Pigment ink is more thick and rich when compared to dye-based ink with a consistency that is more like mayonnaise, interestingly enough. The colours of pigment ink are vibrant, bright, and usually come with a pad that is more spongy in texture. Unlike dye-based, pigment ink dries on top of the paper instead of soaking it, and takes longer to dry when it comes to regular paper. These inks will not dry on glossy paper, so when using pigment ink on glossy paper, you’re going to need to heat-set it using an embossing gun.
These types of rubber stamp inks come in pads that are tinted or clear ink, and are used to stamp an image before using a gun to heat emboss. If you’d rather not use a gun for this type of ink, you can always use an embossing pen, which actually makes it easier to emboss certain details of a stamped image, such as the Christmas tree lights.
When it comes to being the ultimate in permanent ink, for custom rubber stamps the StazOn brand takes the cake. You can use it on paper, metal, glossy paper, leather, ceramic, glass, transparencies, and even on plastic. On a non-porous surface, it only takes 5 minutes to dry, is archival, and even acid-free.
Distress inks are a lot different when it comes to other pads that are dye-based, considering they stay wet on the rubber stamp and whatever is being stamped longer, which gives you the ability to shadow and blend the image using water if you wish.

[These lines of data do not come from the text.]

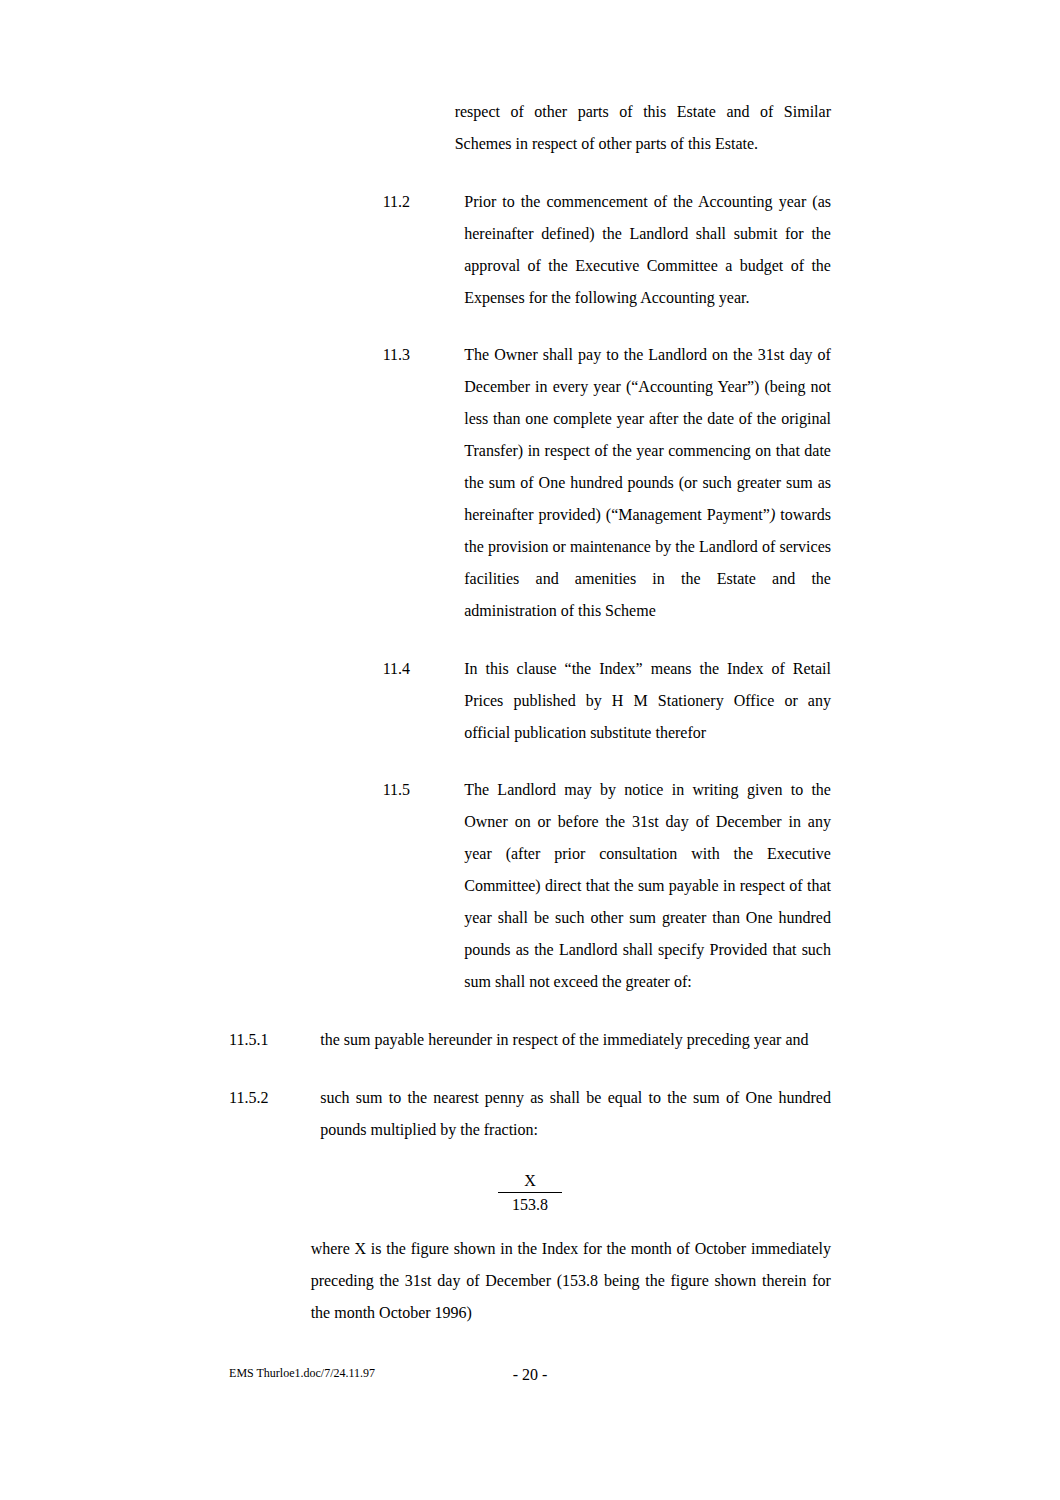respect of other parts of this Estate and of Similar Schemes in respect of other parts of this Estate.
11.2
Prior to the commencement of the Accounting year (as hereinafter defined) the Landlord shall submit for the approval of the Executive Committee a budget of the Expenses for the following Accounting year.
11.3
The Owner shall pay to the Landlord on the 31st day of December in every year (“Accounting Year”) (being not less than one complete year after the date of the original Transfer) in respect of the year commencing on that date the sum of One hundred pounds (or such greater sum as hereinafter provided) (“Management Payment”) towards the provision or maintenance by the Landlord of services facilities and amenities in the Estate and the administration of this Scheme
11.4
In this clause “the Index” means the Index of Retail Prices published by H M Stationery Office or any official publication substitute therefor
11.5
The Landlord may by notice in writing given to the Owner on or before the 31st day of December in any year (after prior consultation with the Executive Committee) direct that the sum payable in respect of that year shall be such other sum greater than One hundred pounds as the Landlord shall specify Provided that such sum shall not exceed the greater of:
11.5.1
the sum payable hereunder in respect of the immediately preceding year and
11.5.2
such sum to the nearest penny as shall be equal to the sum of One hundred pounds multiplied by the fraction:
X 153.8
where X is the figure shown in the Index for the month of October immediately preceding the 31st day of December (153.8 being the figure shown therein for the month October 1996)
EMS Thurloe1.doc/7/24.11.97 - 20 -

Distress ink is fantastic for those who want to play around with ink and water, as you can spritz the rubber stamp print with some water, move the paper or fabric around, and watch all of the colours spread.
Woodruff and Co Ink Pads
We tested dozens of ink options before deciding on the best dye based ink for our custom rubber stamps. The ink pad we offer uses a great quality acid-free quick-drying archival ink. The pad has a fine felt to assist with even application of ink across the stamp. After drying, the ink used is smear resistant but not waterproof. It may bleed on highly porous surfaces such as rough cardboard or wood, but dries matte and flat on paper.